Suprathreshold tests, which provide intensities of taste stimuli above threshold levels, are used to assess the patient's ability to differentiate between different intensities of taste and to estimate the magnitude of suprathreshold loss of taste. From these tests, ratings of pleasantness can be obtained using either the direct scaling or magnitude matching method and may be of value in the diagnosis of dysgeusia. Direct scaling tests show the ability to discriminate among different intensities of stimuli and whether a stimulus of one quality is stronger or weaker than a stimulus of another quality. Direct scaling cannot be used to determine if a taste stimulus is being perceived at abnormal levels. In this case, magnitude matching is used, in which a patient is asked to rate the intensities of taste stimuli and stimuli of another sensory system, such as the loudness of a tone, on a similar scale. For example, the Connecticut Chemosensory Clinical Research Center asks patients to rate the intensities of NaCl, sucrose, citric acid and quinine-HCl stimuli, and the loudness of 1000 Hz tones.

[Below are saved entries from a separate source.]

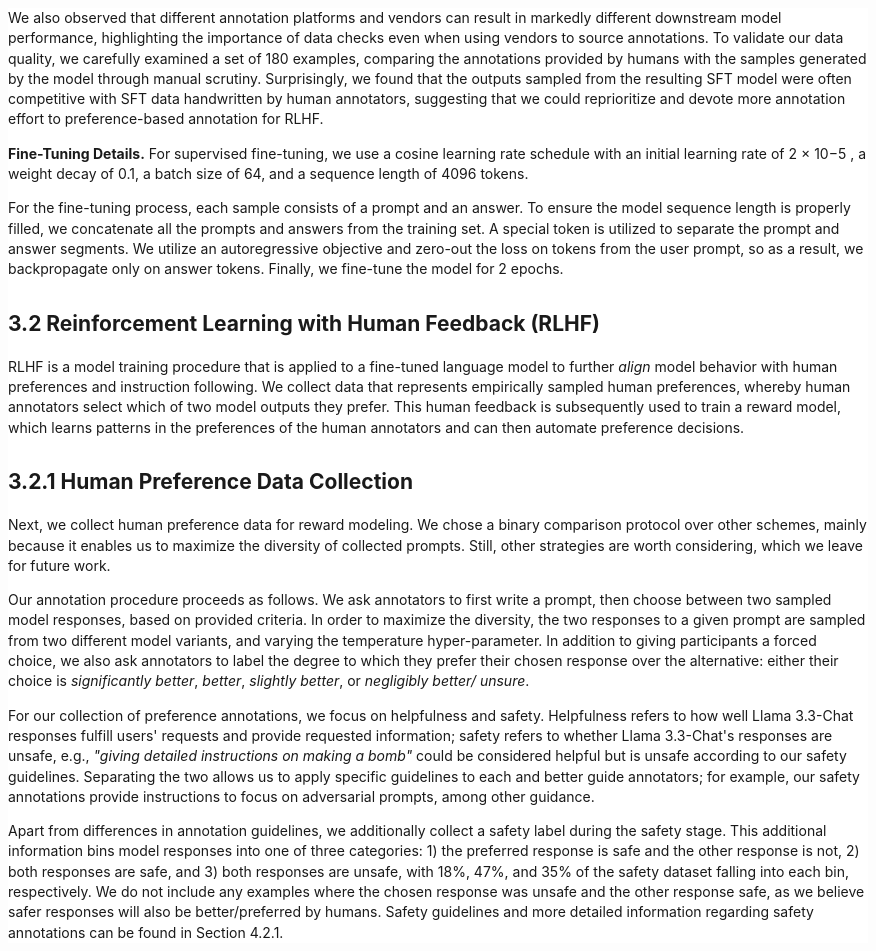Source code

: We also observed that different annotation platforms and vendors can result in markedly different downstream model performance, highlighting the importance of data checks even when using vendors to source annotations. To validate our data quality, we carefully examined a set of 180 examples, comparing the annotations provided by humans with the samples generated by the model through manual scrutiny. Surprisingly, we found that the outputs sampled from the resulting SFT model were often competitive with SFT data handwritten by human annotators, suggesting that we could reprioritize and devote more annotation effort to preference-based annotation for RLHF.

**Fine-Tuning Details.** For supervised fine-tuning, we use a cosine learning rate schedule with an initial learning rate of 2 × 10−5 , a weight decay of 0.1, a batch size of 64, and a sequence length of 4096 tokens.

For the fine-tuning process, each sample consists of a prompt and an answer. To ensure the model sequence length is properly filled, we concatenate all the prompts and answers from the training set. A special token is utilized to separate the prompt and answer segments. We utilize an autoregressive objective and zero-out the loss on tokens from the user prompt, so as a result, we backpropagate only on answer tokens. Finally, we fine-tune the model for 2 epochs.

## **3.2 Reinforcement Learning with Human Feedback (RLHF)**

RLHF is a model training procedure that is applied to a fine-tuned language model to further _align_ model behavior with human preferences and instruction following. We collect data that represents empirically sampled human preferences, whereby human annotators select which of two model outputs they prefer. This human feedback is subsequently used to train a reward model, which learns patterns in the preferences of the human annotators and can then automate preference decisions.

## **3.2.1 Human Preference Data Collection**

Next, we collect human preference data for reward modeling. We chose a binary comparison protocol over other schemes, mainly because it enables us to maximize the diversity of collected prompts. Still, other strategies are worth considering, which we leave for future work.

Our annotation procedure proceeds as follows. We ask annotators to first write a prompt, then choose between two sampled model responses, based on provided criteria. In order to maximize the diversity, the two responses to a given prompt are sampled from two different model variants, and varying the temperature hyper-parameter. In addition to giving participants a forced choice, we also ask annotators to label the degree to which they prefer their chosen response over the alternative: either their choice is _significantly better_, _better_, _slightly better_, or _negligibly better/ unsure_.

For our collection of preference annotations, we focus on helpfulness and safety. Helpfulness refers to how well Llama 3.3-Chat responses fulfill users' requests and provide requested information; safety refers to whether Llama 3.3-Chat's responses are unsafe, e.g., _"giving detailed instructions on making a bomb"_ could be considered helpful but is unsafe according to our safety guidelines. Separating the two allows us to apply specific guidelines to each and better guide annotators; for example, our safety annotations provide instructions to focus on adversarial prompts, among other guidance.

Apart from differences in annotation guidelines, we additionally collect a safety label during the safety stage. This additional information bins model responses into one of three categories: 1) the preferred response is safe and the other response is not, 2) both responses are safe, and 3) both responses are unsafe, with 18%, 47%, and 35% of the safety dataset falling into each bin, respectively. We do not include any examples where the chosen response was unsafe and the other response safe, as we believe safer responses will also be better/preferred by humans. Safety guidelines and more detailed information regarding safety annotations can be found in Section 4.2.1.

Other tests include identification or discrimination of common taste substances. Topical anesthesia of the tongue has been reported to be of use in the diagnosis of dysgeusia as well, since it has been shown to relieve the symptoms of dysgeusia temporarily. In addition to techniques based on the administration of chemicals to the tongue, electrogustometry is frequently used. It is based on the induction of gustatory sensations by means of an anodal electrical direct current. Patients usually report sour or metallic sensations similar to those associated with touching both poles of a live battery to the tongue. Although electrogustometry is widely used, there seems to be a poor correlation between electrically and chemically induced sensations.